Your instructions:
The whole listing must be printed again without any alteration.

Supplied records:

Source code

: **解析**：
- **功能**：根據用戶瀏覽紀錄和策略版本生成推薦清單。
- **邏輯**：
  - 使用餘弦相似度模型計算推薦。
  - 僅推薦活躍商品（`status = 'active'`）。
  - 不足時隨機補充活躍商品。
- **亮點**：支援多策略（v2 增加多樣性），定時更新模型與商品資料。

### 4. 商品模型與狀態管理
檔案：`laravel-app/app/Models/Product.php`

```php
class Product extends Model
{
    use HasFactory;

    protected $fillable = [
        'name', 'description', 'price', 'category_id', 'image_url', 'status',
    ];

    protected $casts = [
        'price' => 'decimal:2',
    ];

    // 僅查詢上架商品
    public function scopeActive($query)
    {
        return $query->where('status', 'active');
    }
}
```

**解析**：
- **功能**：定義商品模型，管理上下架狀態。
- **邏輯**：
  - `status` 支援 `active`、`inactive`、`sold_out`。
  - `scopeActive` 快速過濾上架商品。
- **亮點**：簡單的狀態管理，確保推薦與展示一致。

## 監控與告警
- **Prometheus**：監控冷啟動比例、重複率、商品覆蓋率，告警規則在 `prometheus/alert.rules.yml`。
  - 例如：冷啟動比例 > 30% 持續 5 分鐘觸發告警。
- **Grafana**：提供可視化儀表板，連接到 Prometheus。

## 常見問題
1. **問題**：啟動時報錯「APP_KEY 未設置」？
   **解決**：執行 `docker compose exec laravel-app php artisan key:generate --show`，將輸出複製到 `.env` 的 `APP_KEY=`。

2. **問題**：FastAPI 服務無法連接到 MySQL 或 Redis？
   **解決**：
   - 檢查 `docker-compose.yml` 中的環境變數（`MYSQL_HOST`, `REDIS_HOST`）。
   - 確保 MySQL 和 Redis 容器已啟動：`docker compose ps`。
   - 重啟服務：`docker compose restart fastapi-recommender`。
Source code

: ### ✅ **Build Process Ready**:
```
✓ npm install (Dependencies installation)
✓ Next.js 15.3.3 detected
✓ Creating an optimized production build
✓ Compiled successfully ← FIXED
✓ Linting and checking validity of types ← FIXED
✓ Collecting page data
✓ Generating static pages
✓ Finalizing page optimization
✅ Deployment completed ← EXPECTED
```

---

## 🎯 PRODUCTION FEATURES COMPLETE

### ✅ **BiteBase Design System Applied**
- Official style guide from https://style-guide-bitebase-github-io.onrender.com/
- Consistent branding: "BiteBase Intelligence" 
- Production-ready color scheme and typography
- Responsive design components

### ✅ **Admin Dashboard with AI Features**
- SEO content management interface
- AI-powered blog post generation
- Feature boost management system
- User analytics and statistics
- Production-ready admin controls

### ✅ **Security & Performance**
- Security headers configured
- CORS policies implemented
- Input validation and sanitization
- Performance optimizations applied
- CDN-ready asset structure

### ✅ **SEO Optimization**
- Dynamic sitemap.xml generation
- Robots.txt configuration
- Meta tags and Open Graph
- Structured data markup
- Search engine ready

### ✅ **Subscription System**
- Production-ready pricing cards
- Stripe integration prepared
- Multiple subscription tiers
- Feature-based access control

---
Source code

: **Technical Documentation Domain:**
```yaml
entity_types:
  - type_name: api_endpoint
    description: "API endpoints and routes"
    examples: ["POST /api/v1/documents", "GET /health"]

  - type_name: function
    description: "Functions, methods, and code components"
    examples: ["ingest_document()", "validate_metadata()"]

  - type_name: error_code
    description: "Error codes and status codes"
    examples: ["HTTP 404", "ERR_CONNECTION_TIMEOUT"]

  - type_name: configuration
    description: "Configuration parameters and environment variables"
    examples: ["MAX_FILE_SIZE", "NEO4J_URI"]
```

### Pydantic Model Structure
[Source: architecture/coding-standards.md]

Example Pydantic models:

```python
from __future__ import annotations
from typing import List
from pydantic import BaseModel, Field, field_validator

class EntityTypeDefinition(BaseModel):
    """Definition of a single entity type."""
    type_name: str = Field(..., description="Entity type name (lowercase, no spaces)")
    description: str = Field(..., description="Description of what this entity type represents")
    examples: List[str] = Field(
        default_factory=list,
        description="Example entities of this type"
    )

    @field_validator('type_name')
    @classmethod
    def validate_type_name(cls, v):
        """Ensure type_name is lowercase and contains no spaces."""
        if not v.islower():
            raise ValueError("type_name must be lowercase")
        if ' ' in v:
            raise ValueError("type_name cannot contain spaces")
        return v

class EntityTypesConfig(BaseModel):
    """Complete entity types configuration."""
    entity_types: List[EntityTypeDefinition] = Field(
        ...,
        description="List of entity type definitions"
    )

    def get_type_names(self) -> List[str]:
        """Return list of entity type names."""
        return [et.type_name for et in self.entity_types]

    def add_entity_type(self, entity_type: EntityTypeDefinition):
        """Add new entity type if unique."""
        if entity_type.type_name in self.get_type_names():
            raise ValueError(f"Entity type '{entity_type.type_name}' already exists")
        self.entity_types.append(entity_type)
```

Expected output:
Source code

: **解析**：
- **功能**：根據用戶瀏覽紀錄和策略版本生成推薦清單。
- **邏輯**：
  - 使用餘弦相似度模型計算推薦。
  - 僅推薦活躍商品（`status = 'active'`）。
  - 不足時隨機補充活躍商品。
- **亮點**：支援多策略（v2 增加多樣性），定時更新模型與商品資料。

### 4. 商品模型與狀態管理
檔案：`laravel-app/app/Models/Product.php`

```php
class Product extends Model
{
    use HasFactory;

    protected $fillable = [
        'name', 'description', 'price', 'category_id', 'image_url', 'status',
    ];

    protected $casts = [
        'price' => 'decimal:2',
    ];

    // 僅查詢上架商品
    public function scopeActive($query)
    {
        return $query->where('status', 'active');
    }
}
```

**解析**：
- **功能**：定義商品模型，管理上下架狀態。
- **邏輯**：
  - `status` 支援 `active`、`inactive`、`sold_out`。
  - `scopeActive` 快速過濾上架商品。
- **亮點**：簡單的狀態管理，確保推薦與展示一致。

## 監控與告警
- **Prometheus**：監控冷啟動比例、重複率、商品覆蓋率，告警規則在 `prometheus/alert.rules.yml`。
  - 例如：冷啟動比例 > 30% 持續 5 分鐘觸發告警。
- **Grafana**：提供可視化儀表板，連接到 Prometheus。

## 常見問題
1. **問題**：啟動時報錯「APP_KEY 未設置」？
   **解決**：執行 `docker compose exec laravel-app php artisan key:generate --show`，將輸出複製到 `.env` 的 `APP_KEY=`。

2. **問題**：FastAPI 服務無法連接到 MySQL 或 Redis？
   **解決**：
   - 檢查 `docker-compose.yml` 中的環境變數（`MYSQL_HOST`, `REDIS_HOST`）。
   - 確保 MySQL 和 Redis 容器已啟動：`docker compose ps`。
   - 重啟服務：`docker compose restart fastapi-recommender`。
Source code

: ### ✅ **Build Process Ready**:
```
✓ npm install (Dependencies installation)
✓ Next.js 15.3.3 detected
✓ Creating an optimized production build
✓ Compiled successfully ← FIXED
✓ Linting and checking validity of types ← FIXED
✓ Collecting page data
✓ Generating static pages
✓ Finalizing page optimization
✅ Deployment completed ← EXPECTED
```

---

## 🎯 PRODUCTION FEATURES COMPLETE

### ✅ **BiteBase Design System Applied**
- Official style guide from https://style-guide-bitebase-github-io.onrender.com/
- Consistent branding: "BiteBase Intelligence" 
- Production-ready color scheme and typography
- Responsive design components

### ✅ **Admin Dashboard with AI Features**
- SEO content management interface
- AI-powered blog post generation
- Feature boost management system
- User analytics and statistics
- Production-ready admin controls

### ✅ **Security & Performance**
- Security headers configured
- CORS policies implemented
- Input validation and sanitization
- Performance optimizations applied
- CDN-ready asset structure

### ✅ **SEO Optimization**
- Dynamic sitemap.xml generation
- Robots.txt configuration
- Meta tags and Open Graph
- Structured data markup
- Search engine ready

### ✅ **Subscription System**
- Production-ready pricing cards
- Stripe integration prepared
- Multiple subscription tiers
- Feature-based access control

---
Source code

: **Technical Documentation Domain:**
```yaml
entity_types:
  - type_name: api_endpoint
    description: "API endpoints and routes"
    examples: ["POST /api/v1/documents", "GET /health"]

  - type_name: function
    description: "Functions, methods, and code components"
    examples: ["ingest_document()", "validate_metadata()"]

  - type_name: error_code
    description: "Error codes and status codes"
    examples: ["HTTP 404", "ERR_CONNECTION_TIMEOUT"]

  - type_name: configuration
    description: "Configuration parameters and environment variables"
    examples: ["MAX_FILE_SIZE", "NEO4J_URI"]
```

### Pydantic Model Structure
[Source: architecture/coding-standards.md]

Example Pydantic models:

```python
from __future__ import annotations
from typing import List
from pydantic import BaseModel, Field, field_validator

class EntityTypeDefinition(BaseModel):
    """Definition of a single entity type."""
    type_name: str = Field(..., description="Entity type name (lowercase, no spaces)")
    description: str = Field(..., description="Description of what this entity type represents")
    examples: List[str] = Field(
        default_factory=list,
        description="Example entities of this type"
    )

    @field_validator('type_name')
    @classmethod
    def validate_type_name(cls, v):
        """Ensure type_name is lowercase and contains no spaces."""
        if not v.islower():
            raise ValueError("type_name must be lowercase")
        if ' ' in v:
            raise ValueError("type_name cannot contain spaces")
        return v

class EntityTypesConfig(BaseModel):
    """Complete entity types configuration."""
    entity_types: List[EntityTypeDefinition] = Field(
        ...,
        description="List of entity type definitions"
    )

    def get_type_names(self) -> List[str]:
        """Return list of entity type names."""
        return [et.type_name for et in self.entity_types]

    def add_entity_type(self, entity_type: EntityTypeDefinition):
        """Add new entity type if unique."""
        if entity_type.type_name in self.get_type_names():
            raise ValueError(f"Entity type '{entity_type.type_name}' already exists")
        self.entity_types.append(entity_type)
```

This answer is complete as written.